俯いている杏梨の顔を良く見ようと覗き込む。


「う、うん でも恥ずかしいよ……」


「誰も見ていないのに?」


「み、見られていたらこんな事出来ないよっ!」


杏梨の初々しい反応に思わず笑みがこぼれる。


「レッスン開始な?」


「レ、レッスンって……その言い方、おじさんっぽい」


Hっぽい響きに聞こえてしまうのはわたしだけ?


「それ、傷つくな~ まあ、杏梨にとっては十分おじさんなんだけどな」


胸の上に手を当てて傷ついたそぶりを見せる。


「ゆ、ゆきちゃん!ゆきちゃんは絶対におじさんなんかじゃないよっ!」


慌てて言い繕う杏梨。


そんな杏梨を見て雪哉はニヤッと笑うと唇を素早く重ねる。


杏梨の背に手を置き確かめるようにキスをすると華奢な手が雪哉の服をぎゅっと握り締めた。

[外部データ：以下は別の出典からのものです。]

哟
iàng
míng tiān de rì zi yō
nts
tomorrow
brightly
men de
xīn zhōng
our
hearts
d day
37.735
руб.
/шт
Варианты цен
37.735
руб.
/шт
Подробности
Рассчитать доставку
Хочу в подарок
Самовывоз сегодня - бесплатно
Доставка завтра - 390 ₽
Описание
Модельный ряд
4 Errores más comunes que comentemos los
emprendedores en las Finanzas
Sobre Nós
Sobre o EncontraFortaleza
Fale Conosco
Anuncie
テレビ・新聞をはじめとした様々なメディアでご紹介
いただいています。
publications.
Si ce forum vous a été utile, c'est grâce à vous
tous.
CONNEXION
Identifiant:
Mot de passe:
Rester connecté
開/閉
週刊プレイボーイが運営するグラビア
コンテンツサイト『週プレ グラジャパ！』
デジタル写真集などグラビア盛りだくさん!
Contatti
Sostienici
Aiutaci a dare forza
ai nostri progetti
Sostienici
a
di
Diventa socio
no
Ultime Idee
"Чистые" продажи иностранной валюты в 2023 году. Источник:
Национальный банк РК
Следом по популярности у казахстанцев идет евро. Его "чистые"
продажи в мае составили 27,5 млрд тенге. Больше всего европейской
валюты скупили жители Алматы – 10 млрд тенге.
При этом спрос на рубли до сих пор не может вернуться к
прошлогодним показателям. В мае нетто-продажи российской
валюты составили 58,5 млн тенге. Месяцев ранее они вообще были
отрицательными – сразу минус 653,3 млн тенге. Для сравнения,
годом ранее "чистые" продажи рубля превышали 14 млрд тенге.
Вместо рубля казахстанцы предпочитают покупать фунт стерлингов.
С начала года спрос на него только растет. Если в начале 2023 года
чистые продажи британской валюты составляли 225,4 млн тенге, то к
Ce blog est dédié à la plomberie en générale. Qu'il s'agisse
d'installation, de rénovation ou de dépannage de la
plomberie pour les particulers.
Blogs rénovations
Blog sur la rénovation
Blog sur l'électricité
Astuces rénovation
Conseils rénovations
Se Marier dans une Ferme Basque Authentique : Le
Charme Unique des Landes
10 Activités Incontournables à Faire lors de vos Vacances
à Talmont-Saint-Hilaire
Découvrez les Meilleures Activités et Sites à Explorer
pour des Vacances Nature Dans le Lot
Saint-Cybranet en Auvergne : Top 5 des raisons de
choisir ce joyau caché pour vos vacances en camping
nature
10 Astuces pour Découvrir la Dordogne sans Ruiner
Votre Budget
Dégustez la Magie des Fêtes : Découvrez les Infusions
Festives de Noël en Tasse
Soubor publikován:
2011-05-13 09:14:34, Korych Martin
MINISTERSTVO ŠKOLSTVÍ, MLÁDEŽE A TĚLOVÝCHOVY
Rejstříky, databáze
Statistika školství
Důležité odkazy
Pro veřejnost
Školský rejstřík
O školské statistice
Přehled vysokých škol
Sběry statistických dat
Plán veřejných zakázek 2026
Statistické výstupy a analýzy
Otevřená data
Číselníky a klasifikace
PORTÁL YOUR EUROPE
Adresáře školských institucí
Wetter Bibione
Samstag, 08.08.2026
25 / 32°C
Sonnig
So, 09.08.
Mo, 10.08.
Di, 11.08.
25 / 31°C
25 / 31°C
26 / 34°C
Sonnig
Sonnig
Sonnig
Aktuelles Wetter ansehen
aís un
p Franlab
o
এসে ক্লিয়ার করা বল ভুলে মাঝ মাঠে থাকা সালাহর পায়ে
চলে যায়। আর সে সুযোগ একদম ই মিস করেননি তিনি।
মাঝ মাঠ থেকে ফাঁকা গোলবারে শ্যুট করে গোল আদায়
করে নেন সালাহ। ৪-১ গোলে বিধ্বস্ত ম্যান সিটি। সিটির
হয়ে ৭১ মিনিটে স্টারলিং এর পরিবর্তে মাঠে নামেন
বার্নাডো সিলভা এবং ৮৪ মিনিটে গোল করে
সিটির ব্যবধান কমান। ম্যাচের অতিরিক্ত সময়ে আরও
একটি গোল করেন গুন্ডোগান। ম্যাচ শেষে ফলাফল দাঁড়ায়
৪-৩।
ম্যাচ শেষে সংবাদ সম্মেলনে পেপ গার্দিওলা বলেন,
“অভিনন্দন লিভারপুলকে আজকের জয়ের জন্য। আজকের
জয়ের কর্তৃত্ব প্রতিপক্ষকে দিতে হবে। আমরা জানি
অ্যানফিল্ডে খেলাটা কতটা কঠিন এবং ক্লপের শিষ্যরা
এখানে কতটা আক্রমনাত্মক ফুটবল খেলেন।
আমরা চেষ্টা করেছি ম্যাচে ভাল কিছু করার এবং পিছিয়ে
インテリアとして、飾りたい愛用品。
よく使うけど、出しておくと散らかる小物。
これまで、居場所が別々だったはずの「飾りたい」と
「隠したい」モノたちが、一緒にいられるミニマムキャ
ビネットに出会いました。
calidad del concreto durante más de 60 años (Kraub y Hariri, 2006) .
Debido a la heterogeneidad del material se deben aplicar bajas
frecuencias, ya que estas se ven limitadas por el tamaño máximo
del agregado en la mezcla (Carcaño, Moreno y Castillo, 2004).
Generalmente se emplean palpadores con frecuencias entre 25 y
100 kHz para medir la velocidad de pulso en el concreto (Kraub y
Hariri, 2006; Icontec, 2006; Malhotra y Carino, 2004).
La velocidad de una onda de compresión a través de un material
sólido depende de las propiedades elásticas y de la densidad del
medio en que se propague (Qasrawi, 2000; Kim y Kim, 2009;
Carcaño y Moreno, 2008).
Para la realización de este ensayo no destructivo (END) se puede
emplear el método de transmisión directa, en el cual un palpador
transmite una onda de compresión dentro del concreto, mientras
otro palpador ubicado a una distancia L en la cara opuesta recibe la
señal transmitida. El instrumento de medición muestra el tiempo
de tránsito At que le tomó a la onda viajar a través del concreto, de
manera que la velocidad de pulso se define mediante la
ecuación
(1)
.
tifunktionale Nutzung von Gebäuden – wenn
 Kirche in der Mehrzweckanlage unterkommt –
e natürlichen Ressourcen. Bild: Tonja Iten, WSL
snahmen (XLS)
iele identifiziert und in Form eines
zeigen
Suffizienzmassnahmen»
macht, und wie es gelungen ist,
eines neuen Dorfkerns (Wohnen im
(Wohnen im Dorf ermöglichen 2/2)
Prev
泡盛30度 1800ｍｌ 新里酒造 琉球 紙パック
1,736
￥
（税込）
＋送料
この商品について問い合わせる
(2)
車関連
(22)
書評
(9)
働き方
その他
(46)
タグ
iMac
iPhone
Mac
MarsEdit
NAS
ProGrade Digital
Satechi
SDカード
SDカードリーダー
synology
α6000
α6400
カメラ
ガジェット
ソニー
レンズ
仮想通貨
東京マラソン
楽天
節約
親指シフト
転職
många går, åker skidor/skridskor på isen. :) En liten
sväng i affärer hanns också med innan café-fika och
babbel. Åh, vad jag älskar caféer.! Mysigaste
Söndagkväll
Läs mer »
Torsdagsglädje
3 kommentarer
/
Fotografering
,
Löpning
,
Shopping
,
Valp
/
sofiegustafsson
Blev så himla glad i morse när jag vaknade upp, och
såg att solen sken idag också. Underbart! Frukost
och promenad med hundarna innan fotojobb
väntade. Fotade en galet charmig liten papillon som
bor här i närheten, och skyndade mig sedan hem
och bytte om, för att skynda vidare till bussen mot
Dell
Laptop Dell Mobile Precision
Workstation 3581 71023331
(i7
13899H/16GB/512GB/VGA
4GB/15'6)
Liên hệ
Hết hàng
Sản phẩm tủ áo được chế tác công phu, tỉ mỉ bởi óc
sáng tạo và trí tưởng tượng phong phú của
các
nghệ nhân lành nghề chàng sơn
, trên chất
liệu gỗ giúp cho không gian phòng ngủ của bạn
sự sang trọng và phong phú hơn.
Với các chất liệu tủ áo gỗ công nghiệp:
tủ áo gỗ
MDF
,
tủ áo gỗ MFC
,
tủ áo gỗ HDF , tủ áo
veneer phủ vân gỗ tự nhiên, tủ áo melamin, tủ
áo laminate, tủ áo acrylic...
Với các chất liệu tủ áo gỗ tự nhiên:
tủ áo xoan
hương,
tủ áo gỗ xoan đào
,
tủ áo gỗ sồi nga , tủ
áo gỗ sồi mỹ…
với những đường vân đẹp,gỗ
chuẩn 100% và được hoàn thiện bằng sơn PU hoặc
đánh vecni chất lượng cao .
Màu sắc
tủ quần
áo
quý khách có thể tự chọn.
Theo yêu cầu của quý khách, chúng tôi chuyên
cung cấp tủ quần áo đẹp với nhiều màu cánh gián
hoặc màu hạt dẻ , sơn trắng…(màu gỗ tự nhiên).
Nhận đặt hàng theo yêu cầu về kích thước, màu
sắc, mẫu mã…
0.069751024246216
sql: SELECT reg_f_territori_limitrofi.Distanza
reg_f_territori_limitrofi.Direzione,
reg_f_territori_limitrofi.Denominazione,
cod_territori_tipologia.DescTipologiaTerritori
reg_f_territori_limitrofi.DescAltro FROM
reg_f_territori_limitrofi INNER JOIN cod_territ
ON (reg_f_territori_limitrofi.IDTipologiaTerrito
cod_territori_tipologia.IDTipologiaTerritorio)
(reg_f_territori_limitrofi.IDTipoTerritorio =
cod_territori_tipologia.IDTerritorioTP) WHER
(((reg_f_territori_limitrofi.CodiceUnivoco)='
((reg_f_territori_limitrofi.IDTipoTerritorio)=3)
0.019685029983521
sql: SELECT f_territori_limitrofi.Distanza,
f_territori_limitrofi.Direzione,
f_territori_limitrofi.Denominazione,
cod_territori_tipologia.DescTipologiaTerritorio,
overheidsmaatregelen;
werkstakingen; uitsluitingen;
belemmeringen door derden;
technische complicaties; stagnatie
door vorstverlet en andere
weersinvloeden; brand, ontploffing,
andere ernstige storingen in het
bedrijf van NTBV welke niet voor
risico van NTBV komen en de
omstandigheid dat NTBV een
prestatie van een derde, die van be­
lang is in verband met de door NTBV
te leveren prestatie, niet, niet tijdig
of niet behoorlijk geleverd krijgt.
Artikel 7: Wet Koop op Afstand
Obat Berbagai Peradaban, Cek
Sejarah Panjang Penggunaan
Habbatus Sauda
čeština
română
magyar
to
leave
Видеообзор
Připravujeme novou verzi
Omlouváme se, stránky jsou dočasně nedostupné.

一度柔らかい唇に触れてしまえばその先の事もしたくなる。


深まっていくキス。


雪哉は何度も何度も角度を変えて甘い唇を吸い上げる。


「んっ……」


杏梨の喉の奥から甘い声が漏れる。


「俺が怖い?」


怖くない、怖いわけがないよ。


杏梨は大きく首を横に振った。


「良かった」


「……うん」


「じゃあ、今日は一歩進んだ所まで試そうか?」


優しく髪を撫でる手は止まらない。


「す、進んだ所って……?」


小首をかしげる杏梨。


ぷっくりと濡れた唇はキスを誘っているようだ。


「次は俺に抱きしめられて眠る」


「え?ええっ!?」


あまりの驚きように雪哉の髪を撫でる手が止まった。


「キス以上は先に進まないから安心していいよ」


「で、でも……」


「他の男の所へ行くーって泣き叫んだのは誰?」


意地悪く言ってみれば杏梨は素直に「わたし……」と認める。


「じゃあ、風呂に入ってくるよ」


杏梨を膝の上から降ろすと雪哉は浴室へ向かった。